So, the federal government will spend countless tax dollars to seek out Cesar Chavez-connected sites for inclusion in the National Parks System ("Law orders search for Chavez landmarks," May 27). Will they include the many fields and buildings that were torched or burned by Chavez and his followers during their years of "nonviolence"? Will they mark the spots where Chavez looked the other way when heads were smashed because field workers did not go along with him?
That man, a man not to be respected and honored, is the one I recall from my years growing up in the agriculturally rich Coachella Valley.My father worked at a box-making company and packing houses. We were not rich; we did not own the companies. My parents worked hard for every penny they received. I recall many late-night phone calls. On several occasions, my sister and I went with my dad to see the blazing infernos that were once his places of business. Now, they were ash piles after the "nonviolent" UFW members got through with them. Many people were out of work because of their tactics - many people who had no quarrel previously with the UFW. Now, though, there was no sympathy, no support - only anger.
Ironically, Cesar Chavez was one of the first to argue and fight illegal aliens, yet now the next generation of Chavez followers are supporters of illegal aliens. What is now forgotten is how Cesar Chavez and his United Farm Workers were the first "Minutemen". Actually, that's not fair, they were far more violent than the utterly peaceful Minutemen, who use nothing more than 2-way and CB radios. Not only did Chavez and his goons regularly patrol the border and were vigilant about reporting illegal aliens to law enforcement, they also beat them up when they caught them.
Why? For the very sensible reason that these laborers were undermining wages for US born Mexican American farmworkers, just as illegal aliens today undermine wages for American workers in the building trades and other service sector industries.
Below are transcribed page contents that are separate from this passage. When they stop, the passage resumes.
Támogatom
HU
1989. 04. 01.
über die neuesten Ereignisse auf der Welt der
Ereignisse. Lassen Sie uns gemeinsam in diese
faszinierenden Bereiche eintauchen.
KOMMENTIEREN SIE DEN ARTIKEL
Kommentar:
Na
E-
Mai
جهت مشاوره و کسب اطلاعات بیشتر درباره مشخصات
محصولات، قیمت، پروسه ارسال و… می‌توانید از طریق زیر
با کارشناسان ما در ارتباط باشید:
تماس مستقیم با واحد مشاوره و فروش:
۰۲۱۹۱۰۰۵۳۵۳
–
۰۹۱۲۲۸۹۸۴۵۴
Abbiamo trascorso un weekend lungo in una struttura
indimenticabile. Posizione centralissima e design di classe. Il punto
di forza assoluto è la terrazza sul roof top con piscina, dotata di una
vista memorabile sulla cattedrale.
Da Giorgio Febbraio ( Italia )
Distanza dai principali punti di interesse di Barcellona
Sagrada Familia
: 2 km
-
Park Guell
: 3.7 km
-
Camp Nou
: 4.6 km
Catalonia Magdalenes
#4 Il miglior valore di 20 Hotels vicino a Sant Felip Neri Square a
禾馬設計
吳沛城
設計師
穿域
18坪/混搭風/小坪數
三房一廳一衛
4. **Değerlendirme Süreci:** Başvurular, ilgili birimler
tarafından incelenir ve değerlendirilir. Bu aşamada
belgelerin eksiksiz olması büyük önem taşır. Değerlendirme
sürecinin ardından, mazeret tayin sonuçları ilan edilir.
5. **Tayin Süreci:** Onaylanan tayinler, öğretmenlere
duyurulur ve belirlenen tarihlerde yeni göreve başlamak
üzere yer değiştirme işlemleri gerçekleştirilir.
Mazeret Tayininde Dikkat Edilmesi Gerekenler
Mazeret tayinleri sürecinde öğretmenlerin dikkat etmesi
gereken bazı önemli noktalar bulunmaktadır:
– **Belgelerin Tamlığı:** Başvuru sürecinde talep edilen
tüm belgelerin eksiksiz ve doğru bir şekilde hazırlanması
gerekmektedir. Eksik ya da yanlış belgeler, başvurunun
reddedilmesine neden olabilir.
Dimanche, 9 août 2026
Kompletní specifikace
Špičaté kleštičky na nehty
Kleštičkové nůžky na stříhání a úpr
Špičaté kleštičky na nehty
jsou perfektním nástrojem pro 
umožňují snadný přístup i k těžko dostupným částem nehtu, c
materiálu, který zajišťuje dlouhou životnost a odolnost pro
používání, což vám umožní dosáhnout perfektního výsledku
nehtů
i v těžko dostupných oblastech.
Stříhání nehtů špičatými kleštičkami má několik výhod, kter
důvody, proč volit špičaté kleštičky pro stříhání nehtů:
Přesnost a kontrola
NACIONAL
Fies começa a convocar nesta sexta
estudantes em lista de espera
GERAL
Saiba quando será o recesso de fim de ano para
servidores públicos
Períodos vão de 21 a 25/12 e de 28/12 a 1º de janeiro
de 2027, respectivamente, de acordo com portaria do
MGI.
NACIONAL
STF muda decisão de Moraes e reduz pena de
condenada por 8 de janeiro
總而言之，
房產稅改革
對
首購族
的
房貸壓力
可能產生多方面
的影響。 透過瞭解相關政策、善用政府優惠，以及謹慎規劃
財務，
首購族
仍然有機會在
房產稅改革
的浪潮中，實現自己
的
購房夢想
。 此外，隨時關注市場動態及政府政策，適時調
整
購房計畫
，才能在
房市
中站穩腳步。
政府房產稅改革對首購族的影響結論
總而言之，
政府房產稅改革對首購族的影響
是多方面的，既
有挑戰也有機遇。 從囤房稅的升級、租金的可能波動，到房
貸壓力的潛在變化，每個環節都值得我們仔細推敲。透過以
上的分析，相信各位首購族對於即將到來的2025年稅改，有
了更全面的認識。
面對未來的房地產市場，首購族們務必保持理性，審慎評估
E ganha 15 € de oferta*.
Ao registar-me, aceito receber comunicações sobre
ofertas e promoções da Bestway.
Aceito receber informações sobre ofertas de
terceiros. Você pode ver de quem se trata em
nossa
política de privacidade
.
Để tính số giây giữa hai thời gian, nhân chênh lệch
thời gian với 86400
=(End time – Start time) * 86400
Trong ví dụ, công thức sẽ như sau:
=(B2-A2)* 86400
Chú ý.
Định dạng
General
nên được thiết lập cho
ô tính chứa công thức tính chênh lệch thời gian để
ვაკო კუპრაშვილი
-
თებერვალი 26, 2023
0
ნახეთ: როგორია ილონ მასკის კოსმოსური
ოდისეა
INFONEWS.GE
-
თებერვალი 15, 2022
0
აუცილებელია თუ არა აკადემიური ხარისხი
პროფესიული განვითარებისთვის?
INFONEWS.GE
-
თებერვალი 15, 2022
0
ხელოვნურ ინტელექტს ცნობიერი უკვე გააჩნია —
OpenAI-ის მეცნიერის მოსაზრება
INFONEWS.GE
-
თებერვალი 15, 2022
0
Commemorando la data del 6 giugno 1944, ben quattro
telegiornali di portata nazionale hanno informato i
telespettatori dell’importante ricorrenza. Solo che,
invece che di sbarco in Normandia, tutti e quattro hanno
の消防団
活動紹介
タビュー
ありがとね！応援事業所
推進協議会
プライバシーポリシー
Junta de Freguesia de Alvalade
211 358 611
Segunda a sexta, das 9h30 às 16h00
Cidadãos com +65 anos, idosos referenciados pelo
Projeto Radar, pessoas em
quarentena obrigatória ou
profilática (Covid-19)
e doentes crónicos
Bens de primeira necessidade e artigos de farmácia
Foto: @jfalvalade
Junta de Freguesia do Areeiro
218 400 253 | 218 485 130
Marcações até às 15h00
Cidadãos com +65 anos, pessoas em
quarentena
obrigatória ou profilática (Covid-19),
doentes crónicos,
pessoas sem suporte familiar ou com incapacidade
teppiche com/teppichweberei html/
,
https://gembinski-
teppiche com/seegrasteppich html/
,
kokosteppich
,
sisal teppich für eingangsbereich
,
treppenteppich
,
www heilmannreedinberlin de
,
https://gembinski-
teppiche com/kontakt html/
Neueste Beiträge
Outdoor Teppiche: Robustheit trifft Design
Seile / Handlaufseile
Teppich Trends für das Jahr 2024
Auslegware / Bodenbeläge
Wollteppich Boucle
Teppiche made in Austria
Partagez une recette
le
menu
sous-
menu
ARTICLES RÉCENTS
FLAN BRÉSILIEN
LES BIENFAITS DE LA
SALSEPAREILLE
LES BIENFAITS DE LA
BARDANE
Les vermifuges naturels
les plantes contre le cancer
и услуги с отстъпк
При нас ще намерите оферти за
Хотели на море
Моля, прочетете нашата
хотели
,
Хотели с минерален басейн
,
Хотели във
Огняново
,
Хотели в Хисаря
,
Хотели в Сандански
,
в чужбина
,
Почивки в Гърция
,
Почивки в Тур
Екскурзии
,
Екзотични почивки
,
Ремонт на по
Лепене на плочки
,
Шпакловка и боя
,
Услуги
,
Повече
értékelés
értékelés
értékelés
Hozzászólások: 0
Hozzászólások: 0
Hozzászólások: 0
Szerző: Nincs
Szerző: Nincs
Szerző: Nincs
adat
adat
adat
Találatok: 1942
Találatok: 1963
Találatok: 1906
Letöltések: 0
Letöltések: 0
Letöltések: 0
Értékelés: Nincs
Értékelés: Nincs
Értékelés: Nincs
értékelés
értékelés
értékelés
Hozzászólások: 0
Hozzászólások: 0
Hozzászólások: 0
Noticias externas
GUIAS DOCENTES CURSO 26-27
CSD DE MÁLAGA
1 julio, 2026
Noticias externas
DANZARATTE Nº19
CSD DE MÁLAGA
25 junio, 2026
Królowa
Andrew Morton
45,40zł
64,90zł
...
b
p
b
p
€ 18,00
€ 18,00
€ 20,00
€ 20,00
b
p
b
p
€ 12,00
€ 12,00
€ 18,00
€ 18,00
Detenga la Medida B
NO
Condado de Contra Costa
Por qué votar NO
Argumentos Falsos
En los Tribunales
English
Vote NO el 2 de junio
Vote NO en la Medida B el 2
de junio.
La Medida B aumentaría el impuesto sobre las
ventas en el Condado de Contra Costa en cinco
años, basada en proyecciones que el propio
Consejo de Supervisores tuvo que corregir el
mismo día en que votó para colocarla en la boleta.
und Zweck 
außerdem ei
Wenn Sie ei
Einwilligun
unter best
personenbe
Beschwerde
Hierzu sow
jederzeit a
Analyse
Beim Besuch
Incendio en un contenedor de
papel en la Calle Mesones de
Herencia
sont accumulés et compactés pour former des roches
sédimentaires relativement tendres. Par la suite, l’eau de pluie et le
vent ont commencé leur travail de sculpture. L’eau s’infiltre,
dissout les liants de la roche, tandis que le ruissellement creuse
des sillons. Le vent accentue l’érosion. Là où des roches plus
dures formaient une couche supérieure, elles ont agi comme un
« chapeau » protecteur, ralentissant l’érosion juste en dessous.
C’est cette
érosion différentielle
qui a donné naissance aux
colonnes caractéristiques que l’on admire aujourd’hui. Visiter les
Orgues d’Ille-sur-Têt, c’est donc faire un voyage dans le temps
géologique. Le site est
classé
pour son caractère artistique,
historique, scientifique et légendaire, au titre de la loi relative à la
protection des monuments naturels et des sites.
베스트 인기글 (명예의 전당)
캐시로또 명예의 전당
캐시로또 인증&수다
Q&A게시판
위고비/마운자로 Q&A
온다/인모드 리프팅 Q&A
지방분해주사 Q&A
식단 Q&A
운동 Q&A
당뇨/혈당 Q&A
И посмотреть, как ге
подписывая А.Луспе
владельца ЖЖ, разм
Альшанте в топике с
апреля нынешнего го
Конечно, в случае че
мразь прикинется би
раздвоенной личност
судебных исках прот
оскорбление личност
But somewhere, "La Causa" of better wages and working conditions took a backseat to "La Raza" attempts to import a new lumpenproletariat, of which the radical communists in academia hoped (and still hope) to be the vanguard. And so the legend of Cesar Chavez was reinvented, or should I say fabricated. A strong-arm brawler who was really another Jimmy Hoffa now has his picture featured at pro-alien rallies with the stupid slogan "No One Is Illegal". That is certainly not a sentiment Cesar Chavez shared in his heyday.